[GIVEN PASSAGE start]
But all of that goes under the rubric of hindsight - slotting individual albums into the narrative of a larger career trajectory influenced by the standard artistic precedents that every pop critic carries around in their heads. That's a tempting and in some ways still efficient shorthand for understanding artistic evolution in pop music, but also essentially misleading. Even though Kanye himself would appear to invite these comparisons, they're reductive. He almost certainly does it, at least in part, to flatter the imaginations of music writers: he knows full well that getting the critics on your side is the best way to ensure career longevity, even if sales waver. Yeezus was his worst-selling album by a wide margin, and yet it was also arguably his most discussed.
The point is, Kanye doesn't need the hindsight. He emerged fully-formed, and only those who were willing to dismiss him on the basis of his genre - that is, mainstream, commercial, popular hip-hop - could possibly have missed what was going on. And it's not just the personal storytelling on "Through the Wire," or the ballsy religious turn on "Jesus Walks" - both of which I had heard and gave tacit approval, even if it took me a long time to really appreciate them. No, I think the best song on The College Dropout was also the biggest single, and the most baldly commercial song on the album - "Slow Jamz." (It was technically first released as a Twista song in late 2003, but really, Kanye is in complete control from the very beginning.)
[GIVEN PASSAGE end]
[RAW DATA start]
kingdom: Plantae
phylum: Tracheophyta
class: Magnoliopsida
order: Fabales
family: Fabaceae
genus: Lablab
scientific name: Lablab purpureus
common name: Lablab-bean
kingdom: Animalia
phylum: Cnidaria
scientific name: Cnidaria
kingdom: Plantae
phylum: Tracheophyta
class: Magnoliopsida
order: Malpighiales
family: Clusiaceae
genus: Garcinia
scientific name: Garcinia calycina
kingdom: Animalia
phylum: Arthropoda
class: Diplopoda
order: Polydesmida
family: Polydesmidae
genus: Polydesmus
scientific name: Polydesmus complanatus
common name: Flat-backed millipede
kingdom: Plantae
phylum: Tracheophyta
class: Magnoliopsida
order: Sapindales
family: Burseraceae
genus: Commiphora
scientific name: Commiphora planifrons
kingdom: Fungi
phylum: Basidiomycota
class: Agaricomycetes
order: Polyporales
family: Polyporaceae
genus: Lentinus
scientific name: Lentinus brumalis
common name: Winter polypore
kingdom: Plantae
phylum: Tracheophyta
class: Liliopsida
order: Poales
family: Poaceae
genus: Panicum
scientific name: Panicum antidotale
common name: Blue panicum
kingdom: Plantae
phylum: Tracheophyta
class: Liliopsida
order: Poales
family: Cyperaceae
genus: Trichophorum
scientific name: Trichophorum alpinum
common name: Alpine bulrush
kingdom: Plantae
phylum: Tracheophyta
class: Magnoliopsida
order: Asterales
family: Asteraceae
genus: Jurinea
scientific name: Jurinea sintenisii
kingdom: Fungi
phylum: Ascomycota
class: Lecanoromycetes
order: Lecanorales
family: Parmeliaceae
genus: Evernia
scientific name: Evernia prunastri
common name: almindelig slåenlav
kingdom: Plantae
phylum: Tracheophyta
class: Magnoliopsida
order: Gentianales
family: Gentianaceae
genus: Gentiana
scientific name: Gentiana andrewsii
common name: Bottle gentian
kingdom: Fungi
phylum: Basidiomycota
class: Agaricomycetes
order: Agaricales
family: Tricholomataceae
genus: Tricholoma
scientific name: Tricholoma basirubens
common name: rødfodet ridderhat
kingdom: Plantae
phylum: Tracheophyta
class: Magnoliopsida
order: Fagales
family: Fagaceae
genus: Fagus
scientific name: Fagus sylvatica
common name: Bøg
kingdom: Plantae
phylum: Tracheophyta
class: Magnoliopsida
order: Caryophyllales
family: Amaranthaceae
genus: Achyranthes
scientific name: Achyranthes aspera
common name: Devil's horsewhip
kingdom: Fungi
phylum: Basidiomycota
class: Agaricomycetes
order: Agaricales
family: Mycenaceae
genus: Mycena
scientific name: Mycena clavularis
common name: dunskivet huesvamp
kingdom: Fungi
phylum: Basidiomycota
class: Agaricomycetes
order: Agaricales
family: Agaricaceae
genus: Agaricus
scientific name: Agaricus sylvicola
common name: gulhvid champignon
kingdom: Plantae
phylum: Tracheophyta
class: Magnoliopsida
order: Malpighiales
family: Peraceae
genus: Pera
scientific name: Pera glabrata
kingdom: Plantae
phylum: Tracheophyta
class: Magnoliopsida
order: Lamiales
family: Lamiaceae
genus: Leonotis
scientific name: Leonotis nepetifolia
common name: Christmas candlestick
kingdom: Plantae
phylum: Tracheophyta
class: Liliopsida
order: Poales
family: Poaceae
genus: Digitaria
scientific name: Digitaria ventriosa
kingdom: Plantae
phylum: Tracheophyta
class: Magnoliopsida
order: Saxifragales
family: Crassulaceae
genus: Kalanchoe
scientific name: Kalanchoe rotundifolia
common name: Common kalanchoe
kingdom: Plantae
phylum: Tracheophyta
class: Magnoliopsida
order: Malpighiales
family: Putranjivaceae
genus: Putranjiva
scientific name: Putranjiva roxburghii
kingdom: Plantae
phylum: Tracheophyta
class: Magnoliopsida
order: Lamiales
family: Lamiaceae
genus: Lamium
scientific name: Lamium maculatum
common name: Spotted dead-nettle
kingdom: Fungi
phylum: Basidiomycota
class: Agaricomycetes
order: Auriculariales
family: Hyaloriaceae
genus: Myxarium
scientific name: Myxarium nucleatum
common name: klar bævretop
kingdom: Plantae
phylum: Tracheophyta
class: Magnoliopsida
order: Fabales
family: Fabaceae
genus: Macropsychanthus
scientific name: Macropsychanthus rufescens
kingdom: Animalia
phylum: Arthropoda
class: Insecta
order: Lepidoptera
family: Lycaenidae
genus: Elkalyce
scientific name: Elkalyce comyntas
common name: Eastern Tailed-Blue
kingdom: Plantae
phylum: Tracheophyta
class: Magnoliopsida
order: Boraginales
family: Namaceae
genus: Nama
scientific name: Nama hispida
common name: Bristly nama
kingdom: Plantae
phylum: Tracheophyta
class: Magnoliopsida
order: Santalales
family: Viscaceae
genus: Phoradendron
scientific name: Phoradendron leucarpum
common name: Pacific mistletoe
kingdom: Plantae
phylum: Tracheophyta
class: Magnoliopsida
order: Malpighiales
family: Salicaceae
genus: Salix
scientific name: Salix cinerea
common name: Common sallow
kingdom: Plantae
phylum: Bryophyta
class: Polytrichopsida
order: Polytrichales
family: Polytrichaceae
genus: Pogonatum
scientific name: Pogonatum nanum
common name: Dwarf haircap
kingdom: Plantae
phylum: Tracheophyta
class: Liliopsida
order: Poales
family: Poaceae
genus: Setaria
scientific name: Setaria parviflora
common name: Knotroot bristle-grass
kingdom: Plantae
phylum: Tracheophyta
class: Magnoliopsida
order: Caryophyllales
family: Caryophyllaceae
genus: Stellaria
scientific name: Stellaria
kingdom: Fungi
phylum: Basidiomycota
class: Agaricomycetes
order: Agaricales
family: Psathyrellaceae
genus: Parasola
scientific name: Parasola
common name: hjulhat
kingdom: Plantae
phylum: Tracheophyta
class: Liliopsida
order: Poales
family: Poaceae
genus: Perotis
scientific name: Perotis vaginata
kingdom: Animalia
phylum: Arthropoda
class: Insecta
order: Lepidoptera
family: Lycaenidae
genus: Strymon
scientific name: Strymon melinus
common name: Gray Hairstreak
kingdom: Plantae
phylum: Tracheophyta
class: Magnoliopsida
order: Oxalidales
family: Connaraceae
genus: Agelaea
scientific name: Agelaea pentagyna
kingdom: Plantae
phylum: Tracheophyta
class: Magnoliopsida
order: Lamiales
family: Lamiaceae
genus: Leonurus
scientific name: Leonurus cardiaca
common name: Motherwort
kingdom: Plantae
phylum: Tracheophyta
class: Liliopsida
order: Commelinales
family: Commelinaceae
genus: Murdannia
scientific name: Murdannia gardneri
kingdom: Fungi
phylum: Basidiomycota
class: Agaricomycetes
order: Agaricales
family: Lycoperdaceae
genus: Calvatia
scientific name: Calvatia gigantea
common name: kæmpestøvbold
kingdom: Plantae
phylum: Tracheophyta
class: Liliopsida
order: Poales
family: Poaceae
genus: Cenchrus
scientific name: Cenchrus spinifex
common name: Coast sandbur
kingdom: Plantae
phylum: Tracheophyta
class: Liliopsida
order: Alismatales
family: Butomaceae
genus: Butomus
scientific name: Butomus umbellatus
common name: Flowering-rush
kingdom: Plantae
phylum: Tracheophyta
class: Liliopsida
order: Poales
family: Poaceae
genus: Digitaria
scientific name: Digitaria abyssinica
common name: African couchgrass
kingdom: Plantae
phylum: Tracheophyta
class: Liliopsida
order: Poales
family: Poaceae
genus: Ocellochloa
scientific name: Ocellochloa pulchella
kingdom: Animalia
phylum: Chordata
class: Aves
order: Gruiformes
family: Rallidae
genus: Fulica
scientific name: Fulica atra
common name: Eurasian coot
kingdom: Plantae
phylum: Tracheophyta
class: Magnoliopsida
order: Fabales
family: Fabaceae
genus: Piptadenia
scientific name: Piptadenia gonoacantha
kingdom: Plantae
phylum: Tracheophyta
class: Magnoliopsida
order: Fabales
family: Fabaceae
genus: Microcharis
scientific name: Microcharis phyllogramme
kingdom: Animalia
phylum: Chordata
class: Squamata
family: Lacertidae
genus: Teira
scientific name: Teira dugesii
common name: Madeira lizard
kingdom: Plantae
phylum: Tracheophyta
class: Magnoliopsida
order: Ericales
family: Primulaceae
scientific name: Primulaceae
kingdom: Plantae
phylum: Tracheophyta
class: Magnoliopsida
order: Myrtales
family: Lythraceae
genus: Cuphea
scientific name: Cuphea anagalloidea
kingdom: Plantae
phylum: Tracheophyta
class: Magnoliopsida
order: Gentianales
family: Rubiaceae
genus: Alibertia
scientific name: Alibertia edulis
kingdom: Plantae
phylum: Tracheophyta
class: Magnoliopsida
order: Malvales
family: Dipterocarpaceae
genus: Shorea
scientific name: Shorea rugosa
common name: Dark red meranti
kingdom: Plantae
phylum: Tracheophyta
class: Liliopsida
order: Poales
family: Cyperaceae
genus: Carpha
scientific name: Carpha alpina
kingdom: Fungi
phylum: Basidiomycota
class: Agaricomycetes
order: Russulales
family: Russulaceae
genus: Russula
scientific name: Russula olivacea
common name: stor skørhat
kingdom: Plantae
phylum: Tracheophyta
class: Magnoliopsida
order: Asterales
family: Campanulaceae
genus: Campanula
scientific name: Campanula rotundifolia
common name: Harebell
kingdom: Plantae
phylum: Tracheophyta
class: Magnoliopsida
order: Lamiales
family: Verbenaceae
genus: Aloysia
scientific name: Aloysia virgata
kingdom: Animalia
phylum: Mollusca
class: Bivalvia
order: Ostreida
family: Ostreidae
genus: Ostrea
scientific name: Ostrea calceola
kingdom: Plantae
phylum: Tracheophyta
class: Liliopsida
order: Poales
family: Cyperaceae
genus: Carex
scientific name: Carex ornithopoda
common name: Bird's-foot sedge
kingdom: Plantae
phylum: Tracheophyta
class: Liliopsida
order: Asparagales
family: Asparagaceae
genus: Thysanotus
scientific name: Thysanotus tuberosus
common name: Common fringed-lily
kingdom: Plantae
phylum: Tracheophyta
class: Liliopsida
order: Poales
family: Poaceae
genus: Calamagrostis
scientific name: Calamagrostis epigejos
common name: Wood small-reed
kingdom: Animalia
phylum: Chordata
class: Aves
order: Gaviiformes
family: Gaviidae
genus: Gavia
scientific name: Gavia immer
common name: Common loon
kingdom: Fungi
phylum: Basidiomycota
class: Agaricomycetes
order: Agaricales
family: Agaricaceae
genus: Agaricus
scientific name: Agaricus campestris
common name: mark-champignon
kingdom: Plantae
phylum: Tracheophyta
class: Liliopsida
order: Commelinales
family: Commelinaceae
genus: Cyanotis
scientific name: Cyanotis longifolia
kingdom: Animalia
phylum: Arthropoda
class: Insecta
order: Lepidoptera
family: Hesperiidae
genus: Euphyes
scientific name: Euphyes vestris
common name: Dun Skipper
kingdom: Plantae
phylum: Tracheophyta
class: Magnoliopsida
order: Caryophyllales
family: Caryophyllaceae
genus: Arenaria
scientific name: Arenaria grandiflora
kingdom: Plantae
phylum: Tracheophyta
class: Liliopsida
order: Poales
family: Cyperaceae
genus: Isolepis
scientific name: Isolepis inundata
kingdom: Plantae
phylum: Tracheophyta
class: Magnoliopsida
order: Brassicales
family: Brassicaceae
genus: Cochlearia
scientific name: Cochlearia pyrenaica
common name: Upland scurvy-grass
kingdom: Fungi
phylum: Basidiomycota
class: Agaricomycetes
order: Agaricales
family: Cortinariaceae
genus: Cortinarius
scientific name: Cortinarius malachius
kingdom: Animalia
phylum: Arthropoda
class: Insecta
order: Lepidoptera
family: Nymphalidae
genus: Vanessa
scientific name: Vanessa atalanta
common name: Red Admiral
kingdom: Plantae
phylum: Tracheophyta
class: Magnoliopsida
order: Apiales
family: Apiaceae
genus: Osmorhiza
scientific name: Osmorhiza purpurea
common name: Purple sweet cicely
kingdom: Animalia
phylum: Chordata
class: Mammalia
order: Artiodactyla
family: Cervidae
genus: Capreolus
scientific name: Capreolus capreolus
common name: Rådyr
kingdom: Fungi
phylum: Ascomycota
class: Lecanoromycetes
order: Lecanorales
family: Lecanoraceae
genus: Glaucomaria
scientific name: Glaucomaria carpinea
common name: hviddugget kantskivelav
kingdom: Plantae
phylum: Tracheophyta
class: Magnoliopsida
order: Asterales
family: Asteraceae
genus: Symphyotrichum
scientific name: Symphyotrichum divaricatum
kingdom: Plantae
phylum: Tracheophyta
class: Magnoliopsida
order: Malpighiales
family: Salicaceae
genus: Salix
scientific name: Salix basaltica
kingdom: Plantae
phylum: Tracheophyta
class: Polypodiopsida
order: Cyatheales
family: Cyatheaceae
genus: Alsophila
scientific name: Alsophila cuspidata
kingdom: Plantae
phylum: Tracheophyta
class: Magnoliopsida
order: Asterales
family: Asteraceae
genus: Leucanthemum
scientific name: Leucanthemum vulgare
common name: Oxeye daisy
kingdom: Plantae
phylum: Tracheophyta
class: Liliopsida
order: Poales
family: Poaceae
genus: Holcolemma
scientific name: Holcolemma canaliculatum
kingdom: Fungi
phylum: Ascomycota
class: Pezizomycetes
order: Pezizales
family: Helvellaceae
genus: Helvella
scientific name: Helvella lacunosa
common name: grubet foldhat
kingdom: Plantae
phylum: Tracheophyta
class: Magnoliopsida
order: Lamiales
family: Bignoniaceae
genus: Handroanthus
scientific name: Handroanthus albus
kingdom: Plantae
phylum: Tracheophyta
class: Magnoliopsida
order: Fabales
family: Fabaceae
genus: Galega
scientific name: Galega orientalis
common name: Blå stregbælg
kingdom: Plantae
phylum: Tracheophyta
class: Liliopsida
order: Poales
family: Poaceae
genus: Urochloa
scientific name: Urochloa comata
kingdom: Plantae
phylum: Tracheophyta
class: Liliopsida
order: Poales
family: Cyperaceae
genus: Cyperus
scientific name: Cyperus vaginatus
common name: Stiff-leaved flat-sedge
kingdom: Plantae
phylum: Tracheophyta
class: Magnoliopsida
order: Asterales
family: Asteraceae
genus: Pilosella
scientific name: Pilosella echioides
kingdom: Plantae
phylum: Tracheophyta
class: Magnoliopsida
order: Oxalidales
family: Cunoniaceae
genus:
[RAW DATA end]
YOUR GOAL –
Reproduce the text about Kanye's music word for word from "But all of that" to "his most discussed.". Work only from the text about Kanye's music.

EXERCISE SOLUTION –
But all of that goes under the rubric of hindsight - slotting individual albums into the narrative of a larger career trajectory influenced by the standard artistic precedents that every pop critic carries around in their heads. That's a tempting and in some ways still efficient shorthand for understanding artistic evolution in pop music, but also essentially misleading. Even though Kanye himself would appear to invite these comparisons, they're reductive. He almost certainly does it, at least in part, to flatter the imaginations of music writers: he knows full well that getting the critics on your side is the best way to ensure career longevity, even if sales waver. Yeezus was his worst-selling album by a wide margin, and yet it was also arguably his most discussed.